* _Data provided_
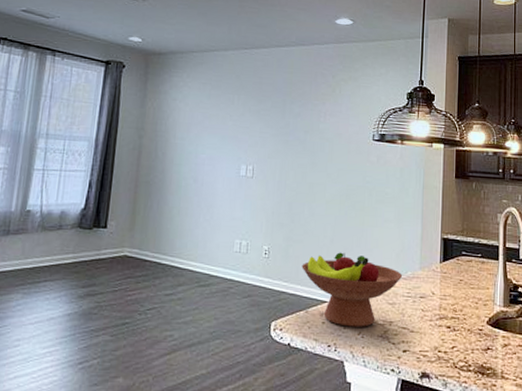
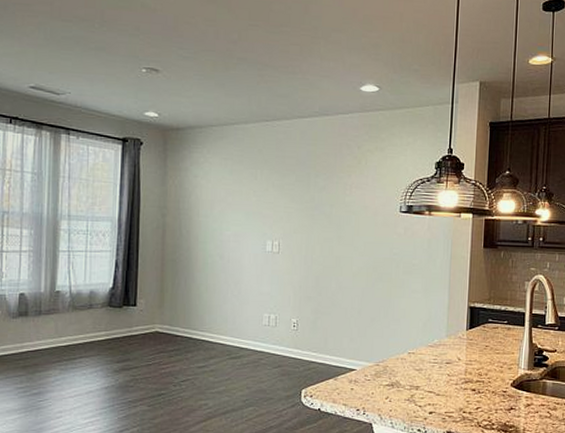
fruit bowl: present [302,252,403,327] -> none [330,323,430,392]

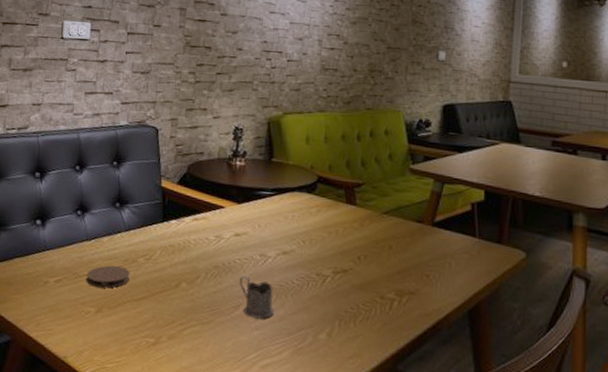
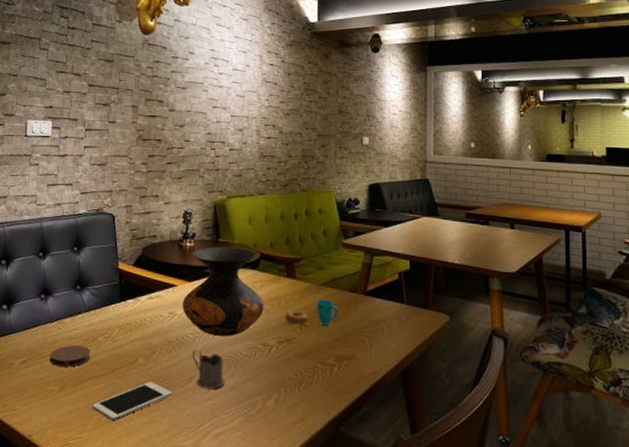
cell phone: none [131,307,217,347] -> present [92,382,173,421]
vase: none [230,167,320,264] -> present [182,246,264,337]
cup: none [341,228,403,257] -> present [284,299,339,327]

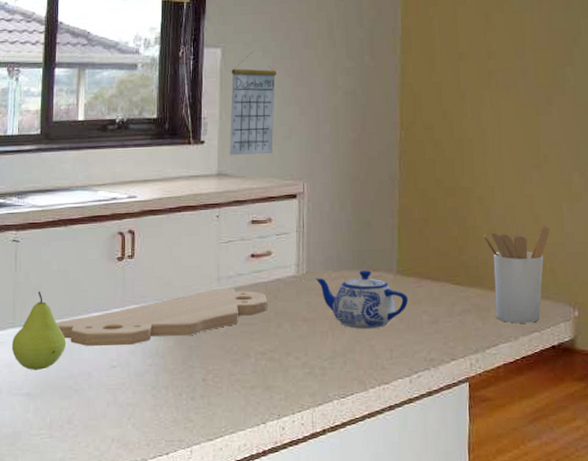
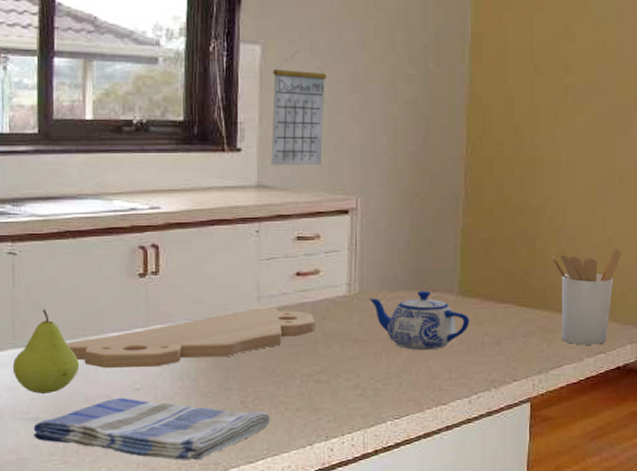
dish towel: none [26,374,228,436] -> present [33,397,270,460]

---

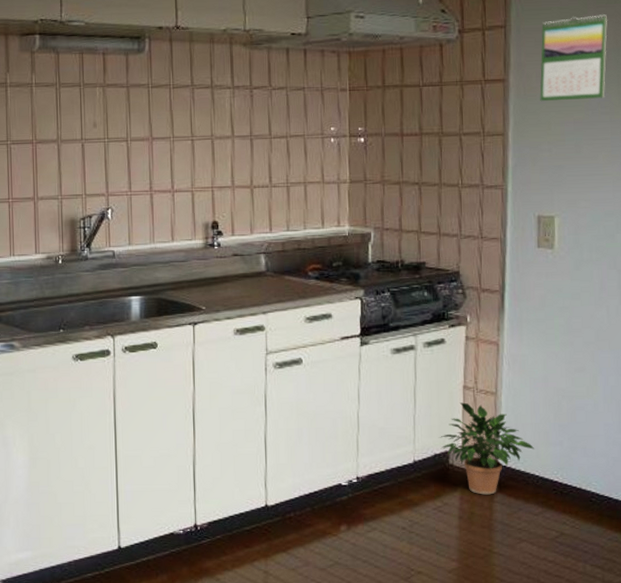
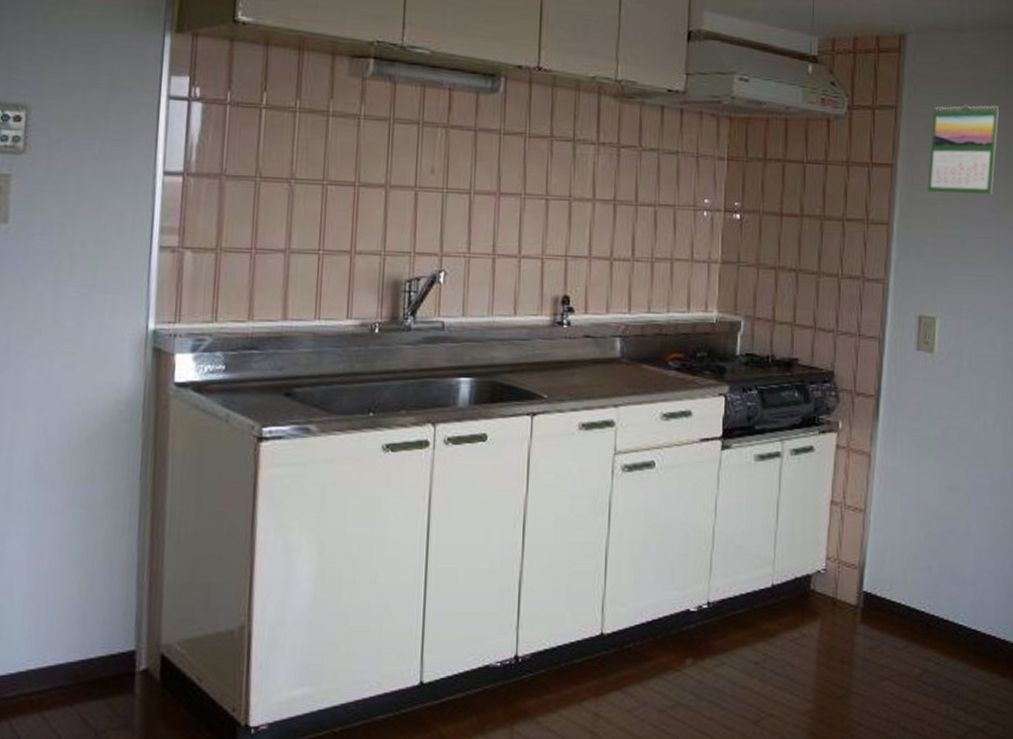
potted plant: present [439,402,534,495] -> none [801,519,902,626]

* _About this exercise_
When you reach the line with "cell phone: none" in the records above, start writing out each line exactly, and stop after the line with "dish towel: none". Pictures stay out.

* _Task solution_
cell phone: none [131,307,217,347] -> present [92,382,173,421]
vase: none [230,167,320,264] -> present [182,246,264,337]
cup: none [341,228,403,257] -> present [284,299,339,327]

dish towel: none [26,374,228,436] -> present [33,397,270,460]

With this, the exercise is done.